Already using Postgres:
Use pgvector. No new infrastructure. Good enough for < 5M vectors with HNSW index.

Billion-scale:
Use Milvus (GPU-accelerated) or Pinecone (serverless scales automatically).

Offline / research:
Use FAISS. Fastest raw ANN performance. No metadata — pair with a separate store.
Key Questions to Ask
How many vectors? Under 100K = anything works. Over 10M = need careful index tuning.

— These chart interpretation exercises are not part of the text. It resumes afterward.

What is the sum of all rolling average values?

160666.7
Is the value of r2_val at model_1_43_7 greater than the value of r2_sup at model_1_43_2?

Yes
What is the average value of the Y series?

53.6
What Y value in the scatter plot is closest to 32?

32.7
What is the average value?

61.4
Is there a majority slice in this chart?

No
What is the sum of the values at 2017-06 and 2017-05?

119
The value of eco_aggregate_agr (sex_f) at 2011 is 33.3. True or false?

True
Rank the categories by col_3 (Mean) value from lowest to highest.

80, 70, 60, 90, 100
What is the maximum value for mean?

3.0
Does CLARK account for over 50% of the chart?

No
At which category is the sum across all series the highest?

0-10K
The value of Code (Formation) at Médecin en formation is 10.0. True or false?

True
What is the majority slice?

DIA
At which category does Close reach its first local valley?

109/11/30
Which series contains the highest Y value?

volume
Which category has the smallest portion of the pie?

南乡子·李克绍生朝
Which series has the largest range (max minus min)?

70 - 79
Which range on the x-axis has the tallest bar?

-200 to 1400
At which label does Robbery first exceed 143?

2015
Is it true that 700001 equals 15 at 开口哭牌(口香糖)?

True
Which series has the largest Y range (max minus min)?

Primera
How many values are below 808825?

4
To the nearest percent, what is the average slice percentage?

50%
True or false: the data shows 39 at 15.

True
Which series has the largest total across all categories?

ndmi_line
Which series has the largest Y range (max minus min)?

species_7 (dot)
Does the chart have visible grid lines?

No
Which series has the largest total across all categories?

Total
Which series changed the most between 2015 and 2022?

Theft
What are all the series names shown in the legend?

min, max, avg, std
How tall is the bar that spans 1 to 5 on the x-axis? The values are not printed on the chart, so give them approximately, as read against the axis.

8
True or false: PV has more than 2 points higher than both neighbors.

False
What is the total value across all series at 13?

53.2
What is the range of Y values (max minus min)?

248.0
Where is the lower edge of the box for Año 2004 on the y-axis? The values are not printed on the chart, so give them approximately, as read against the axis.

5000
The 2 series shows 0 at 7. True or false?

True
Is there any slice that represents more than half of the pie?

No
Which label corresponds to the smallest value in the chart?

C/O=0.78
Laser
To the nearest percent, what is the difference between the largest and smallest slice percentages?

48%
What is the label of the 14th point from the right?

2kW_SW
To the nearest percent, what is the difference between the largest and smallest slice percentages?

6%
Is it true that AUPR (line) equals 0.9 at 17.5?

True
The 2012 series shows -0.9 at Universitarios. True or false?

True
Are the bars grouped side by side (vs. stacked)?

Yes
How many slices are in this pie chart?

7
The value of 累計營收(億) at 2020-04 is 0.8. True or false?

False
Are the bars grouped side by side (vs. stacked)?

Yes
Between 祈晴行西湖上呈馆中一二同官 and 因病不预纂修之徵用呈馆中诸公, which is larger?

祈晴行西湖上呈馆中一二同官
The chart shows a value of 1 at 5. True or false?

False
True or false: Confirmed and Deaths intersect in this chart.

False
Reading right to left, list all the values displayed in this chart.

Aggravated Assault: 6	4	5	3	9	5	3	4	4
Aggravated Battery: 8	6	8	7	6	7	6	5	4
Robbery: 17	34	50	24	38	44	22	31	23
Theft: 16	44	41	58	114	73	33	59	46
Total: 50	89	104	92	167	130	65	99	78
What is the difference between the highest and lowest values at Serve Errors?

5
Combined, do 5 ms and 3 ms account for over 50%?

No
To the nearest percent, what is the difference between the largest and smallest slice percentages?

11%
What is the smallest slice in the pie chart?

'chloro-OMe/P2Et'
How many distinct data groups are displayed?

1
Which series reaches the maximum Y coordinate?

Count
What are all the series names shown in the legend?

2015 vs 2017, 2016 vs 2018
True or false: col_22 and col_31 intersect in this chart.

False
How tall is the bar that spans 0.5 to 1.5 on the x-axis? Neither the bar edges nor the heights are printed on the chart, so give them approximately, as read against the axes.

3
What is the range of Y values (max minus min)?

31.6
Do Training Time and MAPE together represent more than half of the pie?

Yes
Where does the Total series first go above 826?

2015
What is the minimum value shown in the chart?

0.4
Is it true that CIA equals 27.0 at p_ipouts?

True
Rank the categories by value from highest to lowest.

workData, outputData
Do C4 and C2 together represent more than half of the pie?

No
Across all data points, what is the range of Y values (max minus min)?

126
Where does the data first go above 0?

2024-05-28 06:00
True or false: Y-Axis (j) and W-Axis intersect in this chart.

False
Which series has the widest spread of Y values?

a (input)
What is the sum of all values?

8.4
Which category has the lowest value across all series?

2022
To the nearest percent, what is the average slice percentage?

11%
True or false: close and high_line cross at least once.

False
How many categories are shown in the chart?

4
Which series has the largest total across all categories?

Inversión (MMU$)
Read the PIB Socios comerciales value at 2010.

Do you need metadata filtering? If yes, avoid FAISS (no metadata). Pinecone, Qdrant, and Weaviate have excellent filtering.

Managed or self-hosted? Managed = less ops, more cost. Self-hosted = more control, more work.

Hybrid search needed? Weaviate and Qdrant support vector + BM25 keyword search natively. Pinecone added sparse-dense support.
The vector store is rarely the bottleneck. Most RAG quality issues come from bad chunking or bad embeddings, not the vector store. Pick one that fits your ops model, get it running, and focus your optimization energy on the retrieval pipeline above the store.